Unter halb geschlossenen Lidern blicken die Katzen Roms auf das hektische
Treiben, das um sie herum herrscht. Verwirrte Touristen, die ihren Stadtplan
mal in diese, dann in jene Richtung halten. Verärgerte Cafébesucher, die sich
darüber beschweren, dass der Espresso am Tisch dreimal soviel kostet wie im
Stehen an der Theke. Schwarzhaarige, aufgeputzte Frauen, die ihre Einkäufe
erledigen und mit schriller Stimme über Preise verhandeln. Ältere Männer mit
Schnauzbart, die wild gestikulierend vor den Wettbüros stehen. Auf knatternden
Vespas fahrende Jugendliche, die auch dort Schlupflöcher finden, wo die Autos
längst kapituliert haben. Der Roller, ein Relikt aus den Sechzigern, immer noch
nicht aus der Mode gekommen. Dafür schallt nur selten ein voll aufgedrehtes
Kofferradio hinter den tagsüber zugeklappten Fensterläden auf die Straße.

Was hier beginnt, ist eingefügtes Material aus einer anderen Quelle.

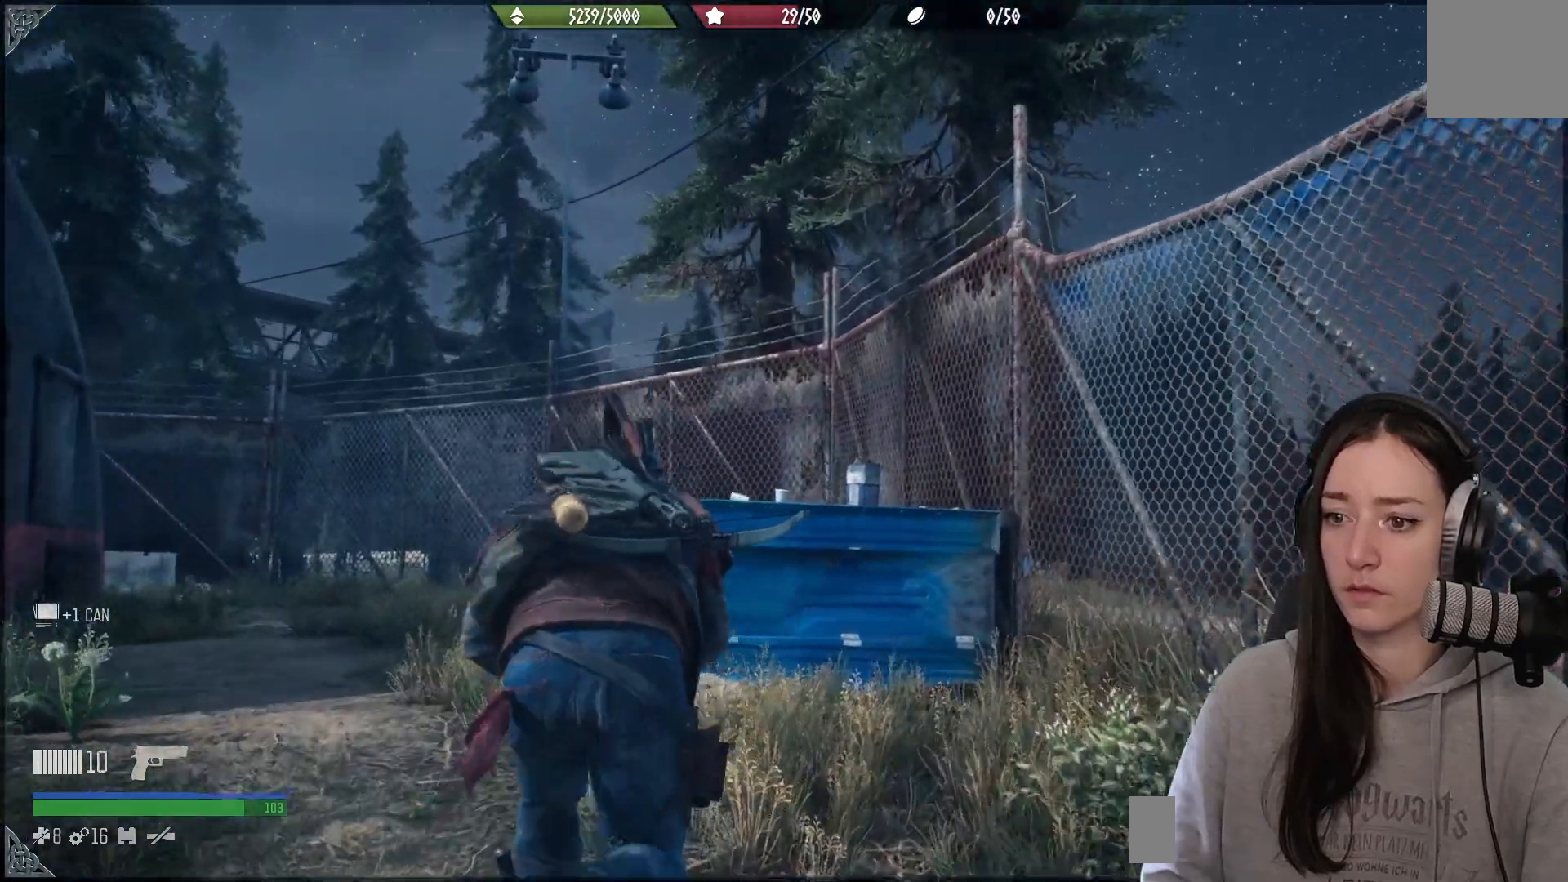
{"buttons": [], "left_stick": "up", "right_stick": "center", "events": [[217, "right_stick", "down-left"], [500, "right_stick", "center"]]}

Von Zeit zu Zeit gähnen sie. Sie entblößen ihr
kräftiges Gebiss, die Augen werden zu schmalen Schlitzen. Sie strecken sich,
schlecken sich die Vorderpfote, fahren sich damit über die Ohren, rollen sich
wieder zusammen und schlafen weiter. Den großen Straßen bleiben sie fern. Der
Via dei Fori Imperiali etwa oder der Via del Corso, die am Piazza del Popolo
endet, durch dessen Tor Goethe vor mehr als zweihundert Jahren die Stadt
betrat. "Auch ich in Arkadien." Im Rom der Katzen mag ein Stück
dieses Arkadiens erhalten geblieben sein.

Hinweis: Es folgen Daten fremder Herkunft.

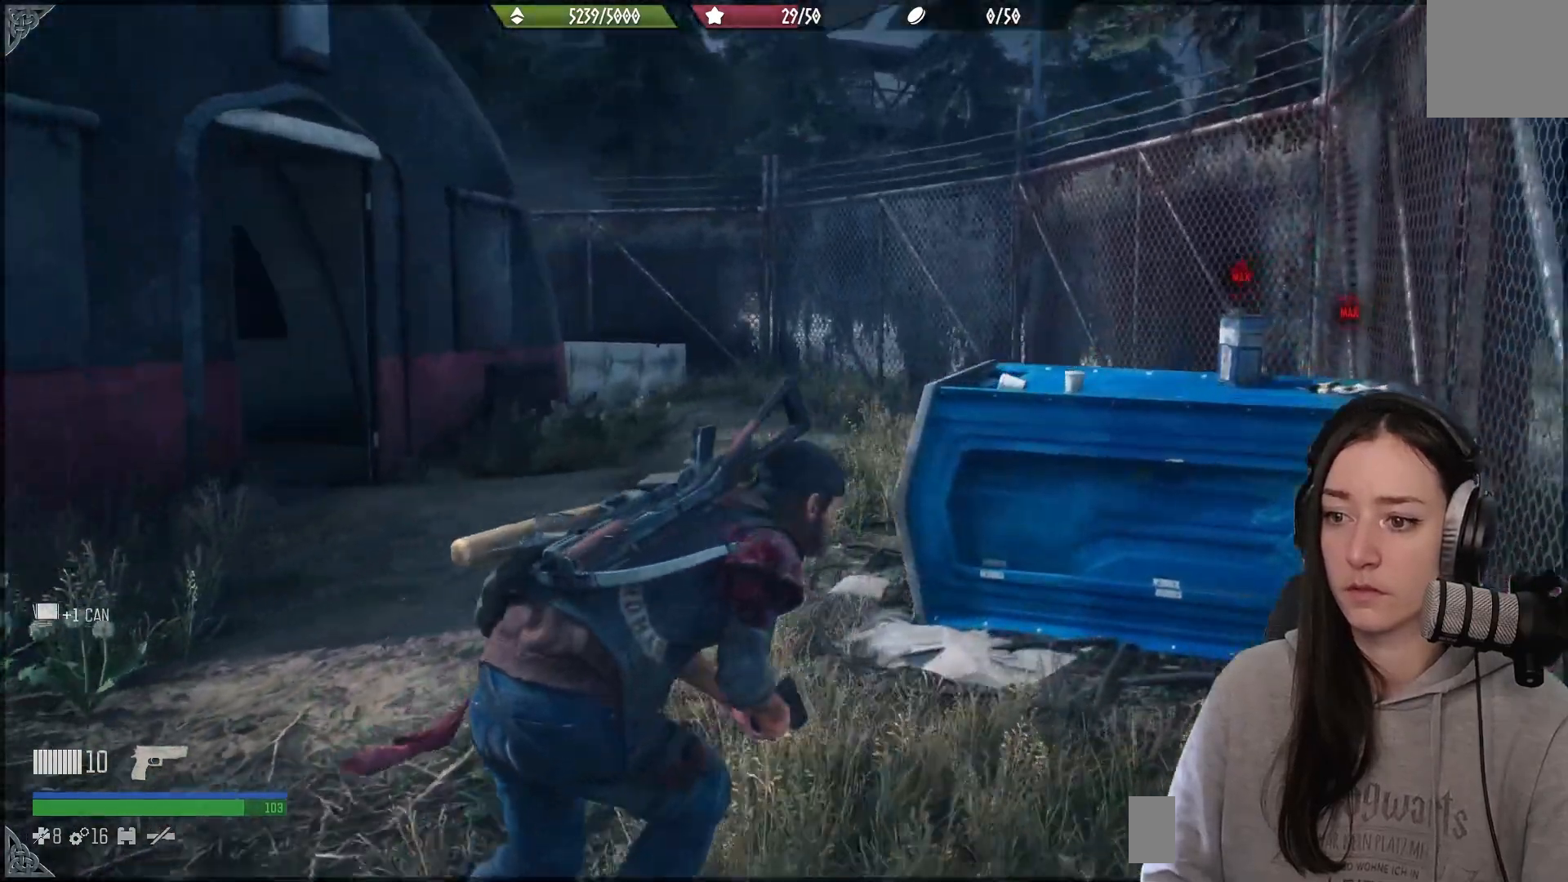
{"buttons": [], "left_stick": "up-left", "right_stick": "left", "events": [[250, "right_stick", "left"], [283, "left_stick", "up-left"]]}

Das Reich der Katzen sind die schmalen Straßen
Trasteveres. Der Park auf dem Gianicolo, von dem Garibaldi hoch zu Ross die
ganze Stadt überblickt. Oder der protestantische Friedhof an der
Cestiuspyramide neben dem südlichen Stadttor. Hinter seinen Mauern sind die
Nicht-Katholiken begraben. Die englischen Dichter Shelley und Keats oder
Goethes Sohn August. Hier streichen sie um die Grabsteine, steinerne Monumente,
reiben ihren Kopf an weißem Marmor und schauen neugierig und erwartungsvoll auf
die Menschen, die auf den Wegen umherschlendern und dabei versuchen, die
Inschriften auf den Steinen zu lesen. Doch nur dem, der sich Zeit lässt und sich
zu ihnen auf den Boden hockt, streichen sie um die Beine, wobei sie leise und
zufrieden miauen und schnurren. Ein paar Mutige springen einem gar auf den
Schoß und arbeiten sich weiter zu den Schultern vor, wo sie sich genussvoll
seufzend niederlassen. Fünf kleine, flauschige Wolleknäuels auf Füßen stolpern
und kugeln durch die angelehnte Holztür in das sichere Dunkel des
Geräteschuppens. Kurz darauf blicken zwei grün glänzende Augen aus dem
Türspalt. Ein vorwitziges Wolleknäuel, das sich schon wieder herauswagen will,
wird sanft, aber bestimmt von der mütterlichen Nase zurückgestubst.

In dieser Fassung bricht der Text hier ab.